SlotsomOp grond van het vorenstaande is het hoger beroep met betrekking tot de proceskosten gegrond en overigens ongegrond.

5.Beslissing

Het Hof:
– vernietigt de uitspraak van de Rechtbank, doch alleen met betrekking tot de veroordeling in de proceskosten,
– bevestigt de uitspraak van de Rechtbank voor het overige,
– veroordeelt de heffingsambtenaar in de proceskosten van belanghebbende tot een bedrag van € 2.319,88,
– gelast dat de heffingsambtenaar aan belanghebbende het betaalde griffierecht vergoedt, te weten € 124 in verband met het hoger beroep bij het Hof.
Deze uitspraak is gedaan door mr. A.I. van Amsterdam, voorzitter, mr. J. van de Merwe en mr. W.W. Monteiro, in tegenwoordigheid van mr. J.H. Riethorst als griffier.
De beslissing is op 10 juli 2018 in het openbaar uitgesproken.
De griffier, De voorzitter,
(J.H. Riethorst) (A.I. van Amsterdam)
Afschriften zijn aangetekend per post verzonden op 10 juli 2018.
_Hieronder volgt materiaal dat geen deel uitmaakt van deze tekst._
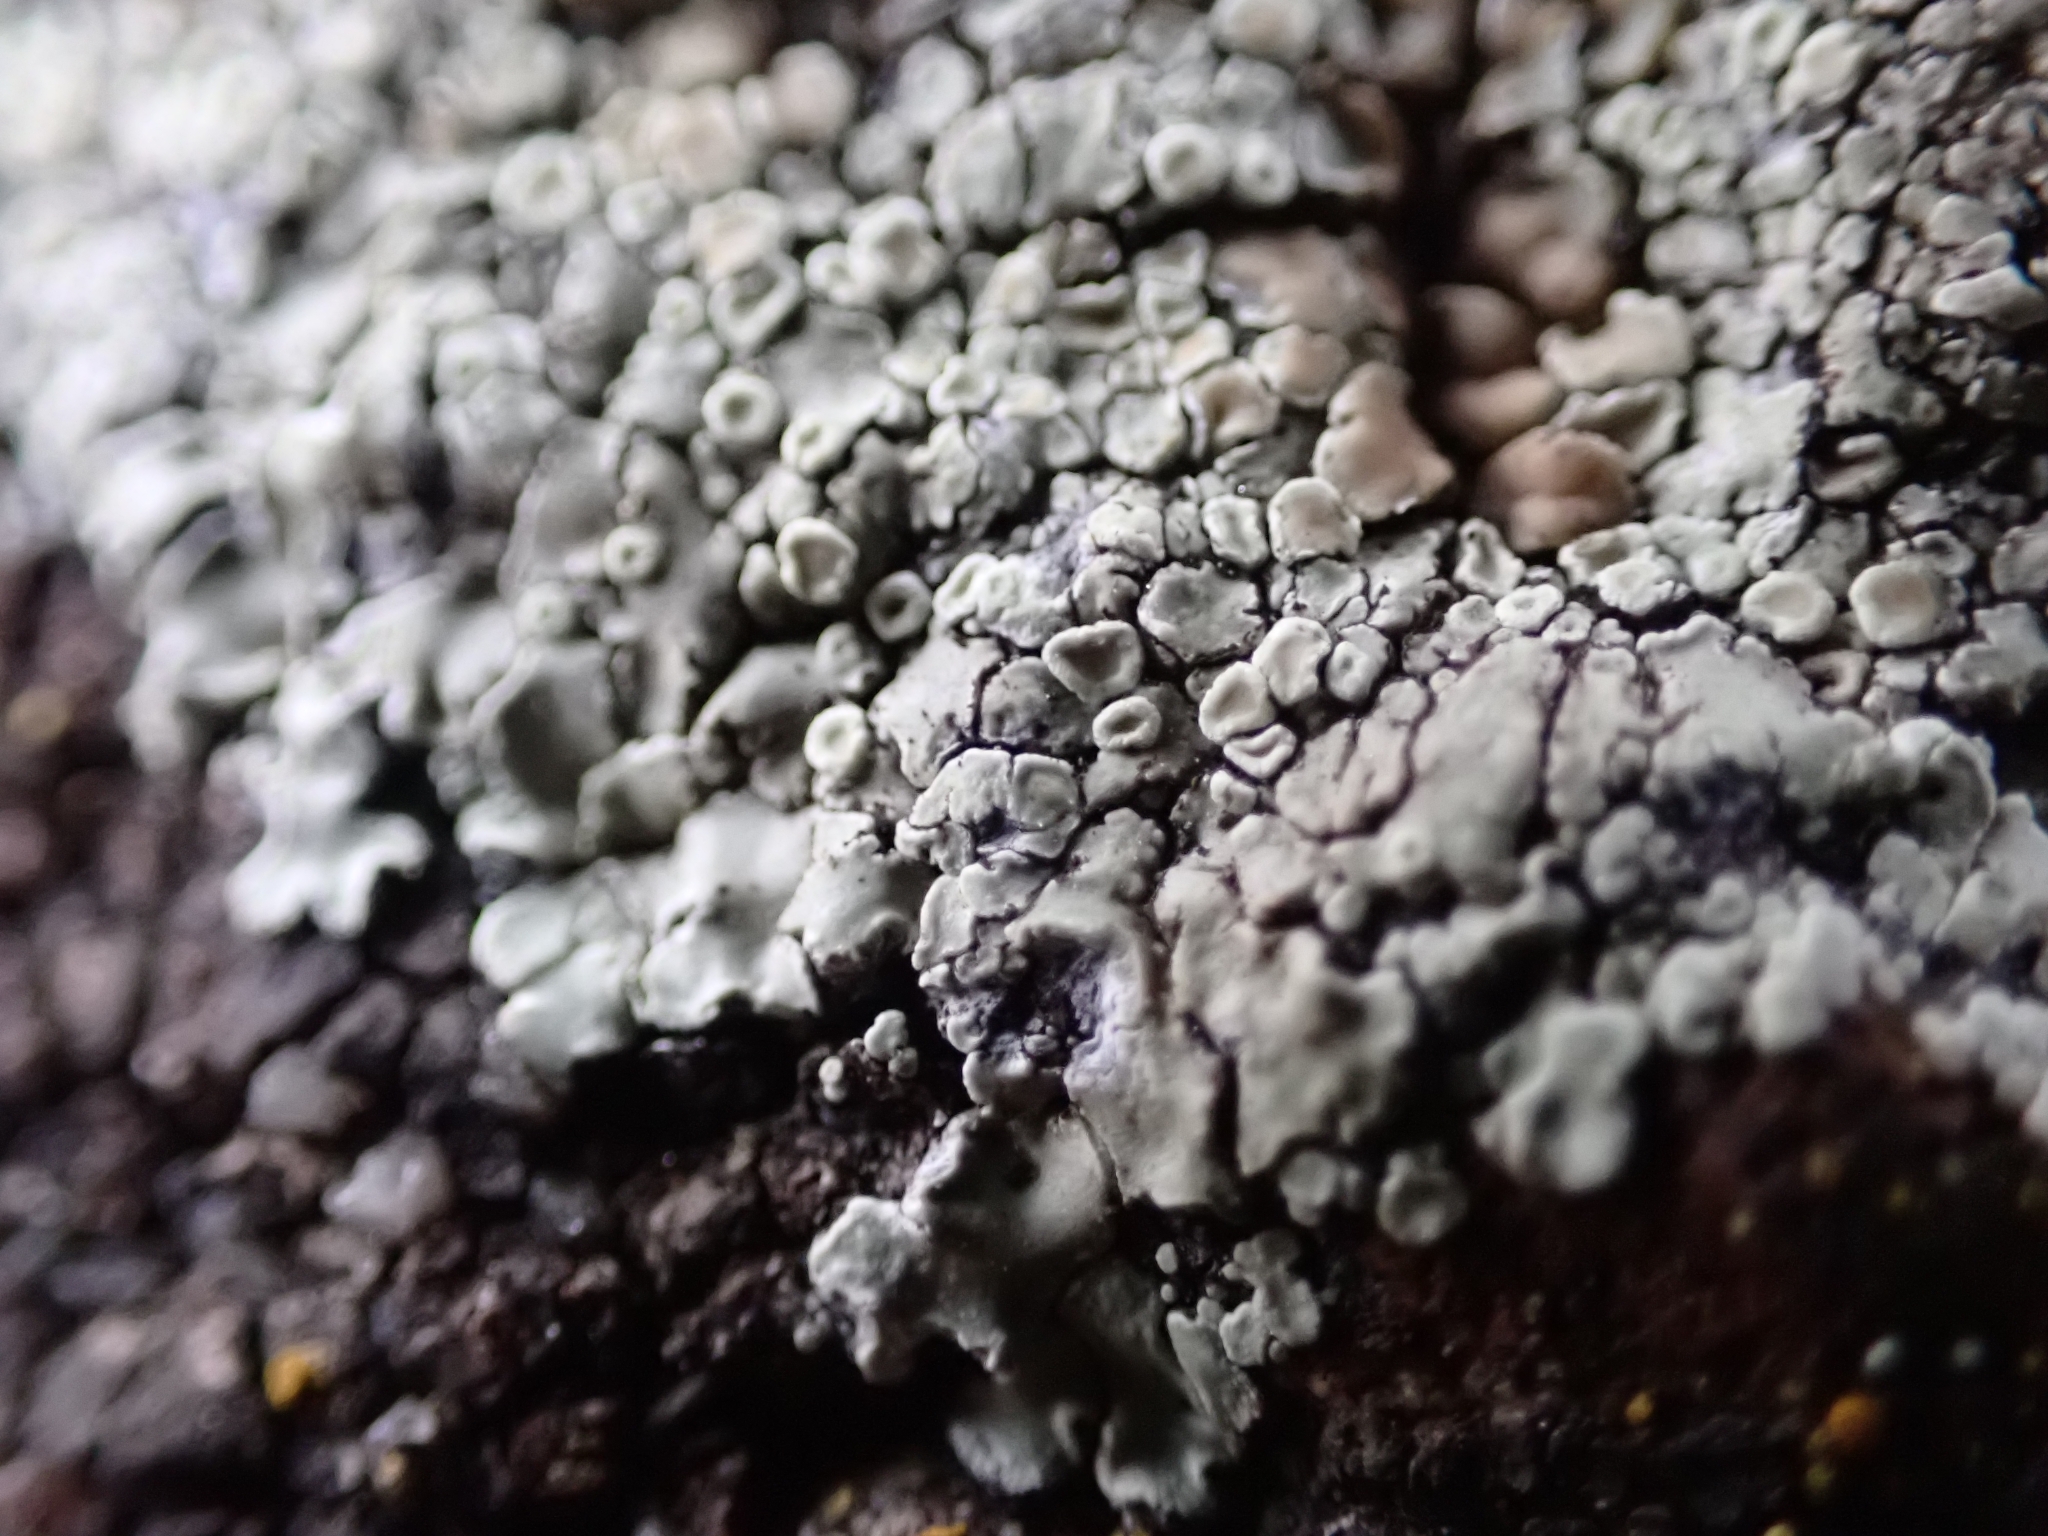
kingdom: Fungi
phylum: Ascomycota
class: Lecanoromycetes
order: Lecanorales
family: Lecanoraceae
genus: Protoparmeliopsis
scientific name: Protoparmeliopsis muralis
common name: Stonewall rim lichen
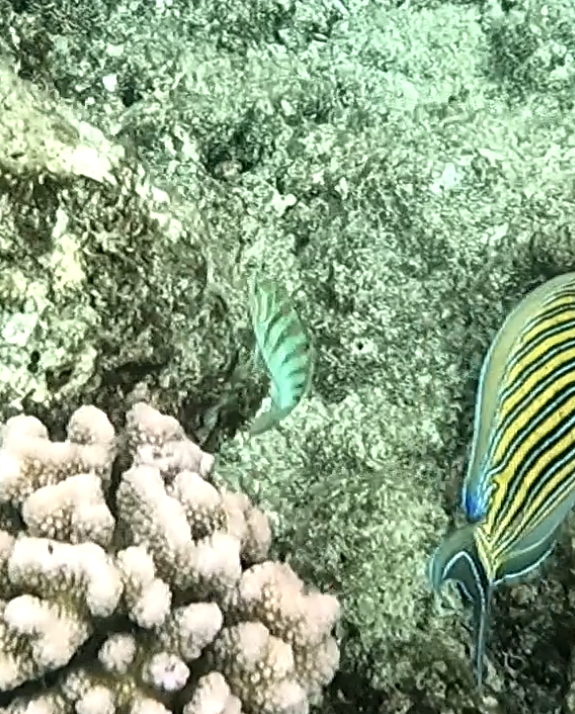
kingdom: Animalia
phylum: Chordata
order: Perciformes
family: Labridae
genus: Thalassoma
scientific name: Thalassoma hardwicke
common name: Sixbar wrasse
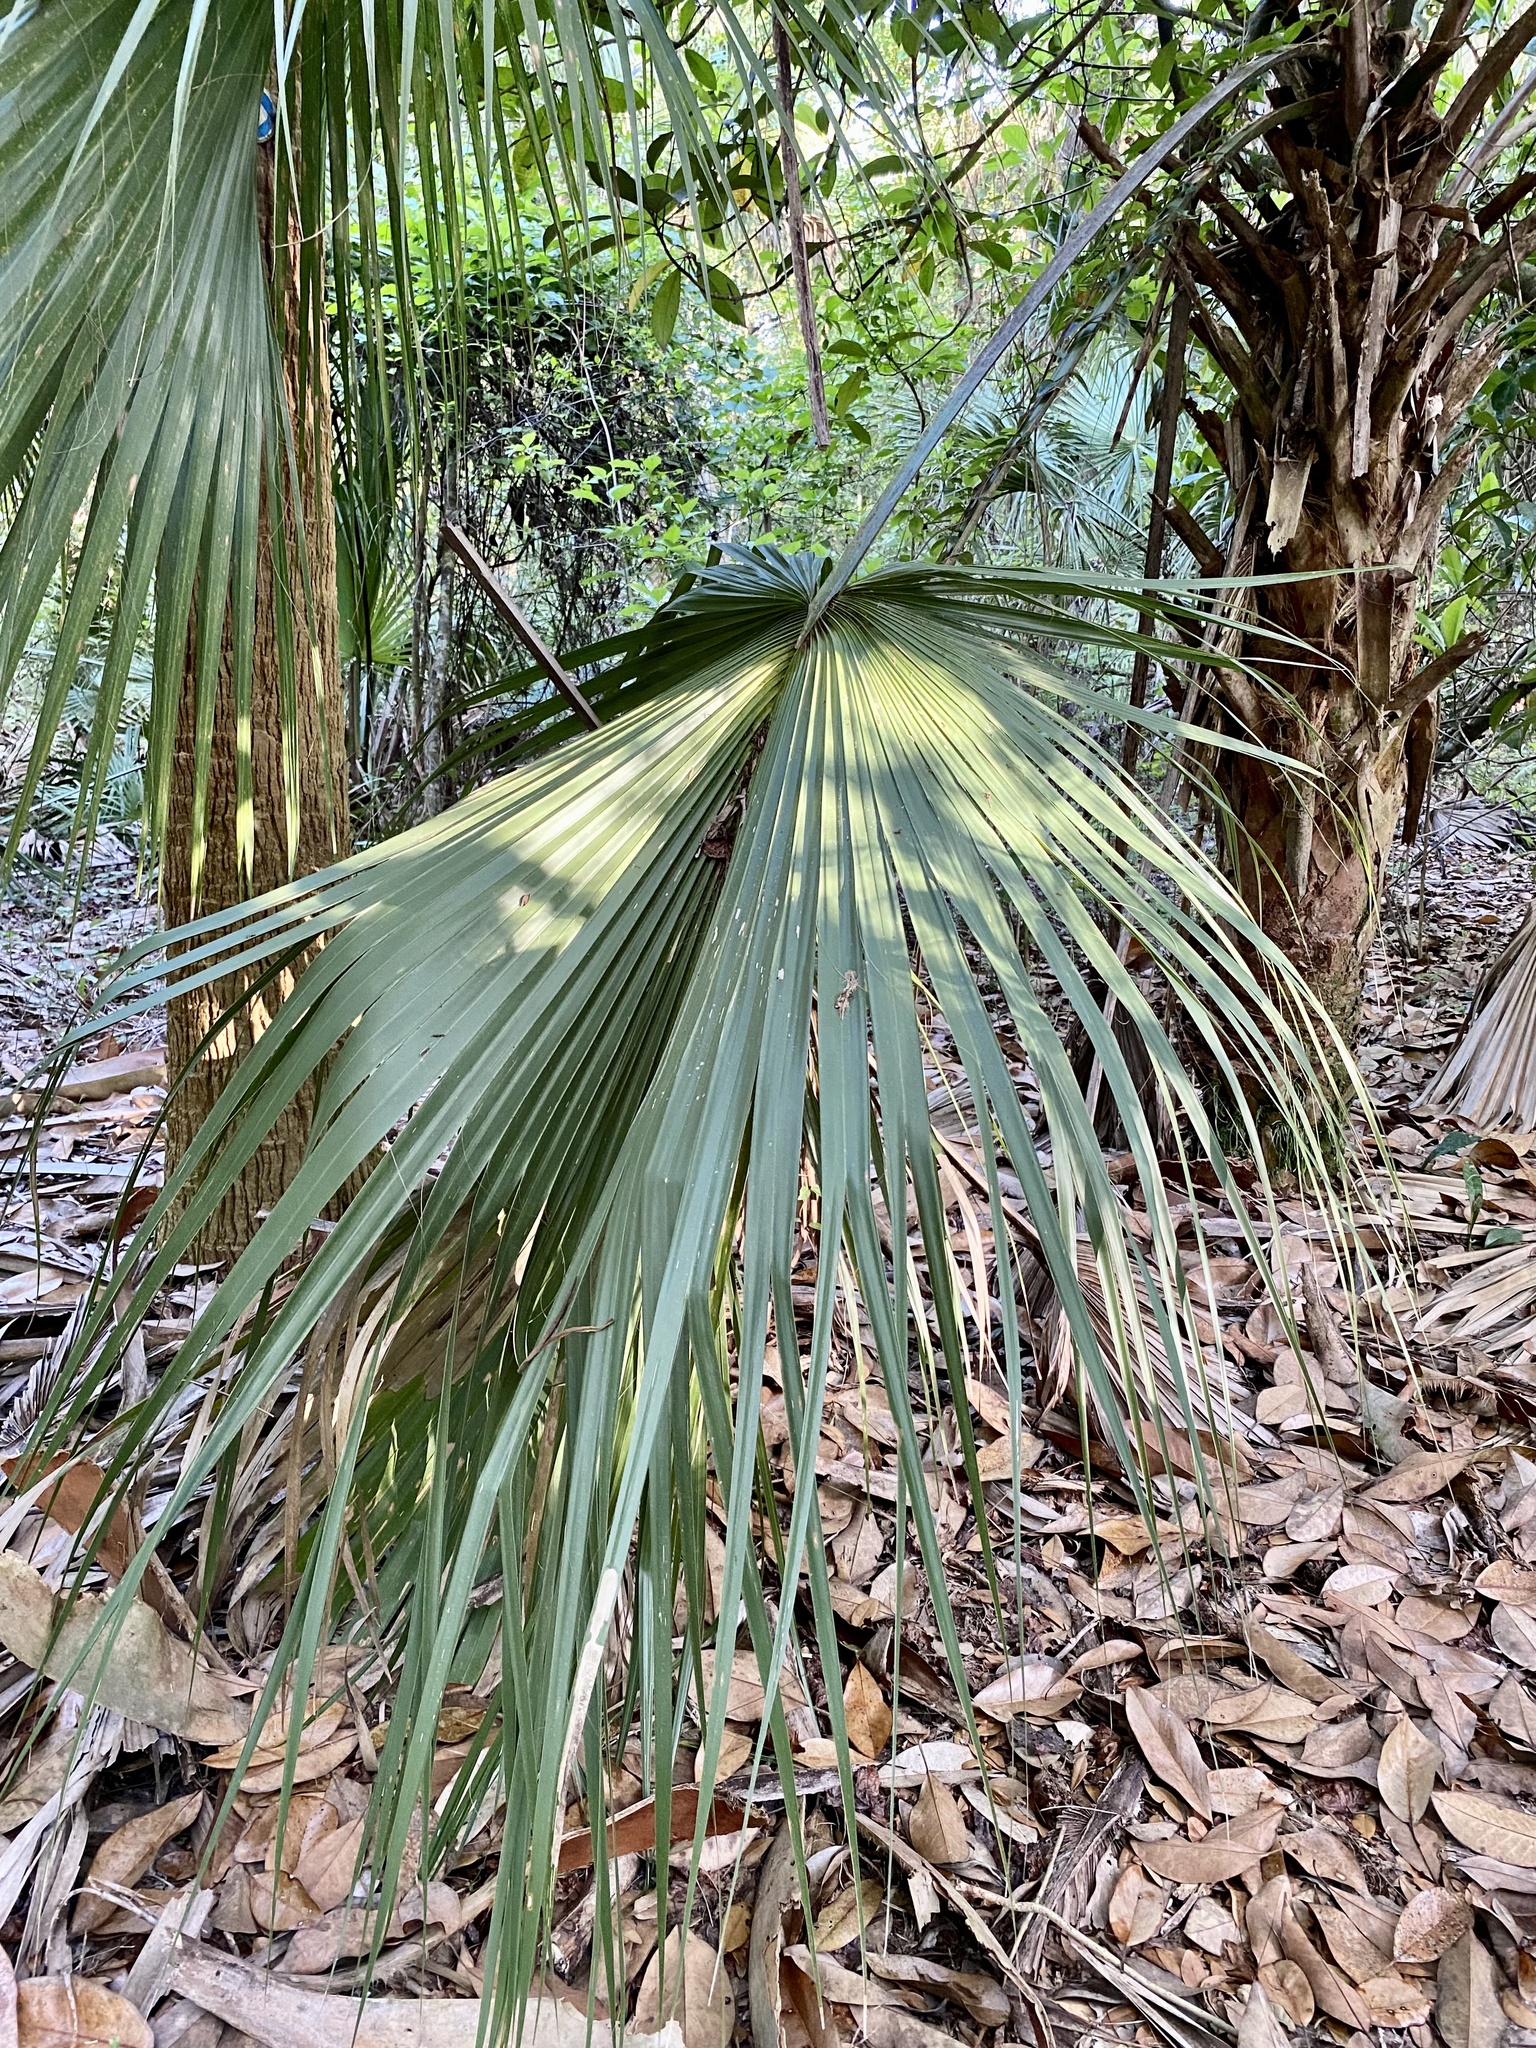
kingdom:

Tegen deze uitspraak kunnen beide partijen binnen zes weken na de verzenddatum beroep in cassatie instellen bij
de Hoge Raad der Nederlanden (belastingkamer),
Postbus 20303,
2500 EH DEN HAAG.
Daarbij moet het volgende in acht worden genomen:
1. bij het beroepschrift wordt een afschrift van deze uitspraak overgelegd;
2 - het beroepschrift moet ondertekend zijn en ten minste het volgende vermelden:
a. de naam en het adres van de indiener;
b. de dagtekening;
c. een omschrijving van de uitspraak waartegen het beroep in cassatie is gericht;
d. de gronden van het beroep in cassatie.
Voor het instellen van beroep in cassatie is griffierecht verschuldigd. Na het instellen van beroep in cassatie ontvangt de indiener een nota griffierecht van de griffier van de Hoge Raad. In het cassatieberoepschrift kan de Hoge Raad verzocht worden om de wederpartij te veroordelen in de proceskosten.